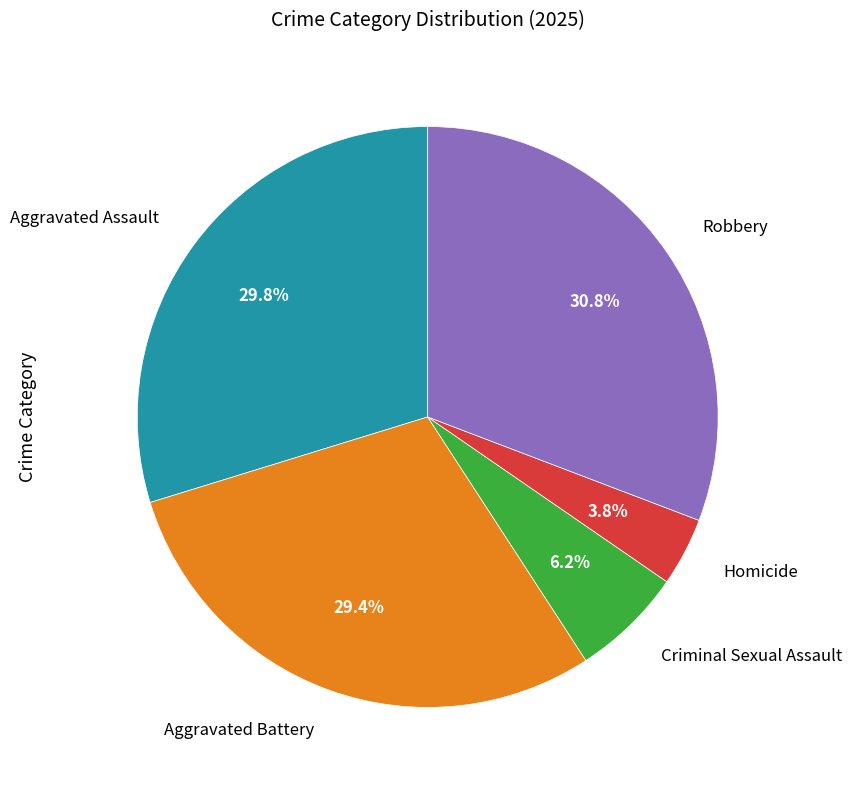

Is there any slice that represents more than half of the pie?

No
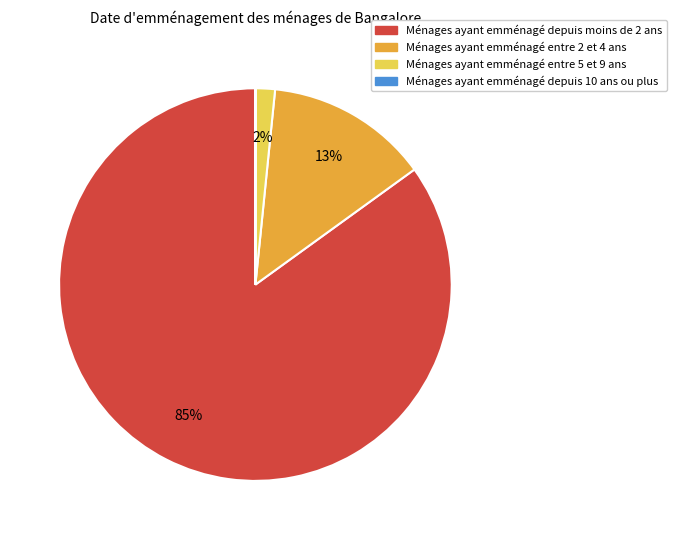

Is there a majority slice in this chart?

Yes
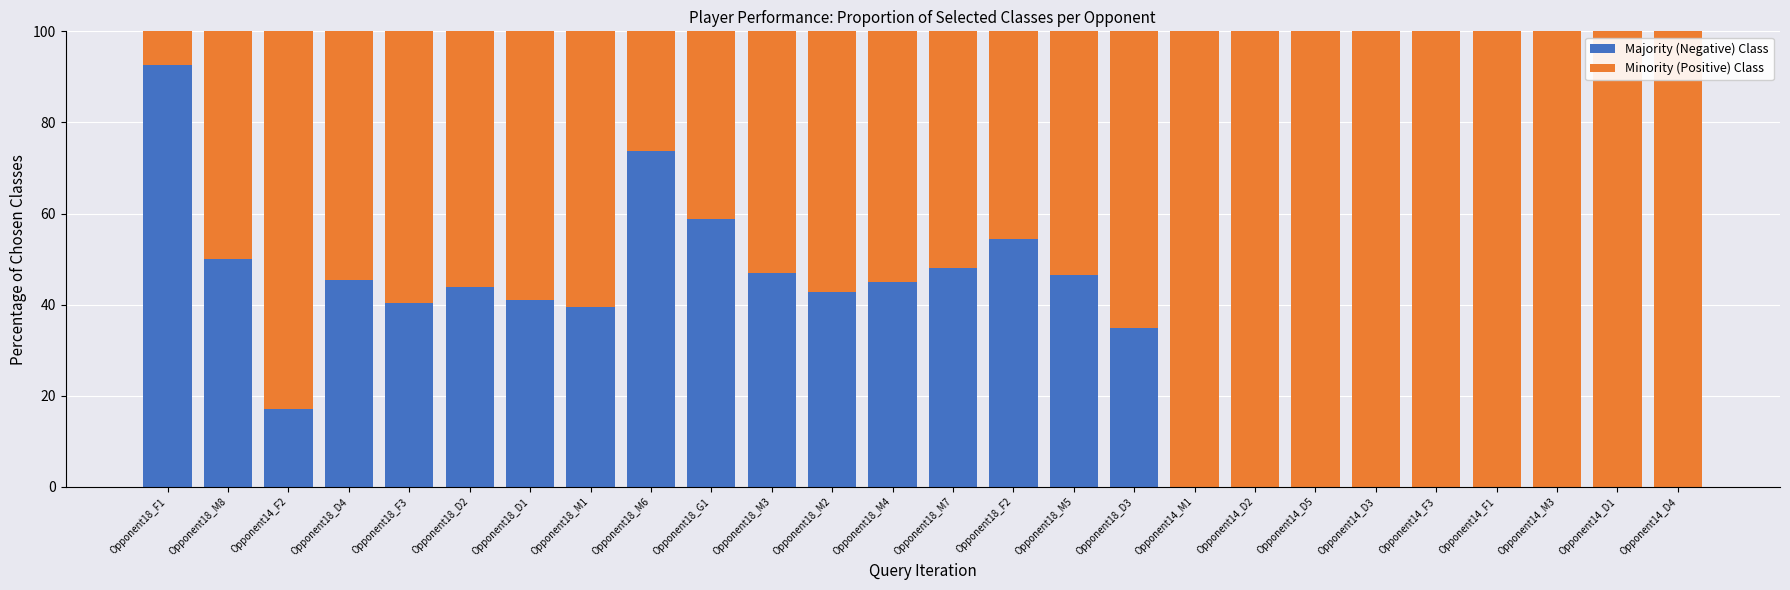

Are the bars grouped side by side (vs. stacked)?

No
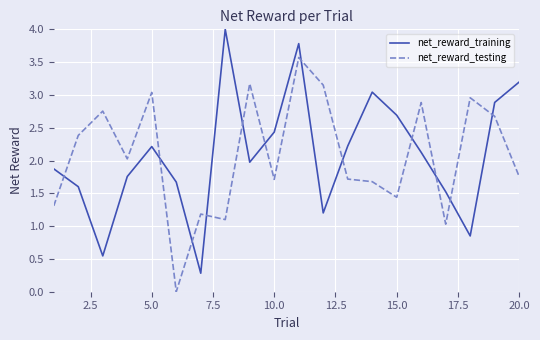

Rank the series by their maximum value, from lowest to highest.

net_reward_testing, net_reward_training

▶ [Exercise details]
Rewrite the material above with every instance of "slice" changed to "segment" and nothing else altered. Leave out the pictures.

▶ [Output]
Is there any segment that represents more than half of the pie?

No

Is there a majority segment in this chart?

Yes

Are the bars grouped side by side (vs. stacked)?

No

Rank the series by their maximum value, from lowest to highest.

net_reward_testing, net_reward_training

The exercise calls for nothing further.